Start of Block

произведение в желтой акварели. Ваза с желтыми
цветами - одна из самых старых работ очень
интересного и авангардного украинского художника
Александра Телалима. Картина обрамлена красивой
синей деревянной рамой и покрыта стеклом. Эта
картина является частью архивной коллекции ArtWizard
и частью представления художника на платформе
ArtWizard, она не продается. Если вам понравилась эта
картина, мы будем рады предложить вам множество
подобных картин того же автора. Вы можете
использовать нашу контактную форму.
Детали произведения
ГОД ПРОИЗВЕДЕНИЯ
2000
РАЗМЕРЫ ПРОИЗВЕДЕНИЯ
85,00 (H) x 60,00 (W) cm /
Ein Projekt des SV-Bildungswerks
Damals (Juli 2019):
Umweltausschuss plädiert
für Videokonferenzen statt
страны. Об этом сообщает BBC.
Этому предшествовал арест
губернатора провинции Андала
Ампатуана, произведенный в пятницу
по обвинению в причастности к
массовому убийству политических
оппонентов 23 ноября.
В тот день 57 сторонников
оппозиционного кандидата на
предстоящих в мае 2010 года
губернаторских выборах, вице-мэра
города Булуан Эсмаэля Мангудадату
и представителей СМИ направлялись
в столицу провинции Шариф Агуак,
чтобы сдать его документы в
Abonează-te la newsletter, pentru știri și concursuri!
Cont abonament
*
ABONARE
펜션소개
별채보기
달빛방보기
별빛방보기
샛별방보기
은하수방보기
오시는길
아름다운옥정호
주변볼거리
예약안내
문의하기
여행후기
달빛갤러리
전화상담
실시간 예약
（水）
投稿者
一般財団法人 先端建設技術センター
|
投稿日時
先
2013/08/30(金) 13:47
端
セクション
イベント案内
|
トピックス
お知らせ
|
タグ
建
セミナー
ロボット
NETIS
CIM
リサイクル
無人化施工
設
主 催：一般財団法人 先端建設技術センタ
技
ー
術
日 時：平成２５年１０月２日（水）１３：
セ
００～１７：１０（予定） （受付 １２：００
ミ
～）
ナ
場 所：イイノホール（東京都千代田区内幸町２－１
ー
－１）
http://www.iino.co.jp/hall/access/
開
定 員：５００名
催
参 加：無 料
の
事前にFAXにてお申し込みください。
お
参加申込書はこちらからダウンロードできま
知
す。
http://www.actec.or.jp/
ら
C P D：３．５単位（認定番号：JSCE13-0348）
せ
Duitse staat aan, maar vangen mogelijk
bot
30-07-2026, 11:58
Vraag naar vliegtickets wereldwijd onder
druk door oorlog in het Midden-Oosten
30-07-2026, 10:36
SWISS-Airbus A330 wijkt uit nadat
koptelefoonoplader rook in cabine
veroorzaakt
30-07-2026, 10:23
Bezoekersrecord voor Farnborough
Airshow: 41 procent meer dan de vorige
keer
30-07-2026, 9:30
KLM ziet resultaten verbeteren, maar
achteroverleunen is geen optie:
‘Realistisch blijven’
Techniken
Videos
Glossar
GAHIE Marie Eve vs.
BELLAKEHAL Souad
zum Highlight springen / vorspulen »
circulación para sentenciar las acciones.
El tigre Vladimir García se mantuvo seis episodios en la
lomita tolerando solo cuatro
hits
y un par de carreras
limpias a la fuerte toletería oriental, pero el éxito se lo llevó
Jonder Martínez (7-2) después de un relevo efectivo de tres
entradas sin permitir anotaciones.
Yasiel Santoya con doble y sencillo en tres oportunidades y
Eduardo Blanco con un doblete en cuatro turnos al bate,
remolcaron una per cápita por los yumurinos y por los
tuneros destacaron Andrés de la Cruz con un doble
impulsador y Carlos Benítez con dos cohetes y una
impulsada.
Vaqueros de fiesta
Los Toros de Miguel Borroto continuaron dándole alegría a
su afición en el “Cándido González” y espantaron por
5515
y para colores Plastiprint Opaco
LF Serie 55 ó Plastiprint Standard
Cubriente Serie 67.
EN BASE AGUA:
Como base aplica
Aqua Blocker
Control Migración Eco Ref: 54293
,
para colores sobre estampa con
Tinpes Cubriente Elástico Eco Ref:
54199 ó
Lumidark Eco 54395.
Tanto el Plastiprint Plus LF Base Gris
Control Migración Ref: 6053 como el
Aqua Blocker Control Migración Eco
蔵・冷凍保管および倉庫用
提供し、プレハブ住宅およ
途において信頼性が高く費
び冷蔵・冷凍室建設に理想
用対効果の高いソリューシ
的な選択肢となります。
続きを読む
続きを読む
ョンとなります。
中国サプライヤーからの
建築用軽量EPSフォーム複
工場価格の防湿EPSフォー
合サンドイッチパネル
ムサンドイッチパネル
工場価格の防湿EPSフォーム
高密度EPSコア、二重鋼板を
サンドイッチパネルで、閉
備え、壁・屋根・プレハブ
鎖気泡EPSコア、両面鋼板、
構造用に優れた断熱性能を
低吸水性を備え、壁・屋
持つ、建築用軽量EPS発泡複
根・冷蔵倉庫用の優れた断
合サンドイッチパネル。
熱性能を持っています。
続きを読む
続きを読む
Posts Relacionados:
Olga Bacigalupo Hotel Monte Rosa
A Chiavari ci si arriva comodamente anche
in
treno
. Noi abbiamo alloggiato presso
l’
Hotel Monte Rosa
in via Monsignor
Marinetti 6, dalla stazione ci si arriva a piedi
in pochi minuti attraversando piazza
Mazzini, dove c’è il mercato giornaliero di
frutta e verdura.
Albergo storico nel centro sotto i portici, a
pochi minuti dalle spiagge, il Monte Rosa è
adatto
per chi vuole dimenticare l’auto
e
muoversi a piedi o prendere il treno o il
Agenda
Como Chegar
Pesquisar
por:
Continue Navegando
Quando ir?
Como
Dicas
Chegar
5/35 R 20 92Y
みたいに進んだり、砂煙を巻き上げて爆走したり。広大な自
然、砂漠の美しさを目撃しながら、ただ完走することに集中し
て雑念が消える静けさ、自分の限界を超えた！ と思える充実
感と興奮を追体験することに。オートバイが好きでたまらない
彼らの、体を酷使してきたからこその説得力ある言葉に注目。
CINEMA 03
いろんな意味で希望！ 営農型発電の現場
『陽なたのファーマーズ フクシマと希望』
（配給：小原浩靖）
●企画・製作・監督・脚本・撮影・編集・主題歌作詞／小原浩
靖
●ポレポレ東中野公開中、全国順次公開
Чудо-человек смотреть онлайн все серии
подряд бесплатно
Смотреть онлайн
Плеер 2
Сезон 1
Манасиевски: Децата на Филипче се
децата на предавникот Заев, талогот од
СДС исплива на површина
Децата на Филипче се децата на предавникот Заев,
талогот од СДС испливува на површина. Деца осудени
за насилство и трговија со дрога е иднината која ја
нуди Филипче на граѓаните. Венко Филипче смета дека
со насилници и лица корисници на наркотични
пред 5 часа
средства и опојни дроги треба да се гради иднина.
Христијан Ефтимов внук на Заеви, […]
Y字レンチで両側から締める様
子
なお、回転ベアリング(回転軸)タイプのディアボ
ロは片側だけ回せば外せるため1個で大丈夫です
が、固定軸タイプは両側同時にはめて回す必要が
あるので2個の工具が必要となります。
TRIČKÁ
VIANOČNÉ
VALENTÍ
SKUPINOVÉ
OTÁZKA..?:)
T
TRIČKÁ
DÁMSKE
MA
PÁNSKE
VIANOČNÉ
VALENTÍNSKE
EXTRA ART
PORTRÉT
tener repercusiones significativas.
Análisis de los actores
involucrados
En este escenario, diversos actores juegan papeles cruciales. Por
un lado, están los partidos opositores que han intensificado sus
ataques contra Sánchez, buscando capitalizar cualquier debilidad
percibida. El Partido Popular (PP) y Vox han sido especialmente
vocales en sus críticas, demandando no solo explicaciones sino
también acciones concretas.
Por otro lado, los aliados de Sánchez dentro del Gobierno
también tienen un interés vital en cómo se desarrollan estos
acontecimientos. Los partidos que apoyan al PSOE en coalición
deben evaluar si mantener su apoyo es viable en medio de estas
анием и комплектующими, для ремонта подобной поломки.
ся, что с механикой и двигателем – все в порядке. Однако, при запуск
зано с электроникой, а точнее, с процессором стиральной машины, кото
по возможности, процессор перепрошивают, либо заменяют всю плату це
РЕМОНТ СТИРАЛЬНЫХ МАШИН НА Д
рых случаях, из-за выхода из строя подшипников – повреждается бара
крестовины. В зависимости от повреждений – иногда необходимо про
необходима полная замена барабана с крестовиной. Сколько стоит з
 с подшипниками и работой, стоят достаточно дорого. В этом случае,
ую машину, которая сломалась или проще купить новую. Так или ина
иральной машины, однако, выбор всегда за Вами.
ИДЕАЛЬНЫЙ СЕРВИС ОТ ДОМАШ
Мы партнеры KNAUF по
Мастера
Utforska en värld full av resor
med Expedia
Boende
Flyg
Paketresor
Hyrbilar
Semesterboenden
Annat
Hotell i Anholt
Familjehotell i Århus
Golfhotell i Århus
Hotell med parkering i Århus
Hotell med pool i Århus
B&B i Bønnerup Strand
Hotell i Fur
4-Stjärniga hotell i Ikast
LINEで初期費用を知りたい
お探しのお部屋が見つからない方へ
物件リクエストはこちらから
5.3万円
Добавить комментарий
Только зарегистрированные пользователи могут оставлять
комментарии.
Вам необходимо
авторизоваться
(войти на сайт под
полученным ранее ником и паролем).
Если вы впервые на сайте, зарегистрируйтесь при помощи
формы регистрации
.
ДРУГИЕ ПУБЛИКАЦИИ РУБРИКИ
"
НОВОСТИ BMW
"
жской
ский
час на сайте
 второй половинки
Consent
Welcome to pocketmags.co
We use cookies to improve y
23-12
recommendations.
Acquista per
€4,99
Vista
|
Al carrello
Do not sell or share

End of Block

→ Activity: Please arrange the material as a Markdown table with the columns Row and Line, starting with the first line and going on through the line with "Этому предшествовал арест", both included. Number each line and leave out any blank lines.

→ Answer space:
| Row | Line |
|---|---|
| 1 | произведение в желтой акварели. Ваза с желтыми |
| 2 | цветами - одна из самых старых работ очень |
| 3 | интересного и авангардного украинского художника |
| 4 | Александра Телалима. Картина обрамлена красивой |
| 5 | синей деревянной рамой и покрыта стеклом. Эта |
| 6 | картина является частью архивной коллекции ArtWizard |
| 7 | и частью представления художника на платформе |
| 8 | ArtWizard, она не продается. Если вам понравилась эта |
| 9 | картина, мы будем рады предложить вам множество |
| 10 | подобных картин того же автора. Вы можете |
| 11 | использовать нашу контактную форму. |
| 12 | Детали произведения |
| 13 | ГОД ПРОИЗВЕДЕНИЯ |
| 14 | 2000 |
| 15 | РАЗМЕРЫ ПРОИЗВЕДЕНИЯ |
| 16 | 85,00 (H) x 60,00 (W) cm / |
| 17 | Ein Projekt des SV-Bildungswerks |
| 18 | Damals (Juli 2019): |
| 19 | Umweltausschuss plädiert |
| 20 | für Videokonferenzen statt |
| 21 | страны. Об этом сообщает BBC. |
| 22 | Этому предшествовал арест |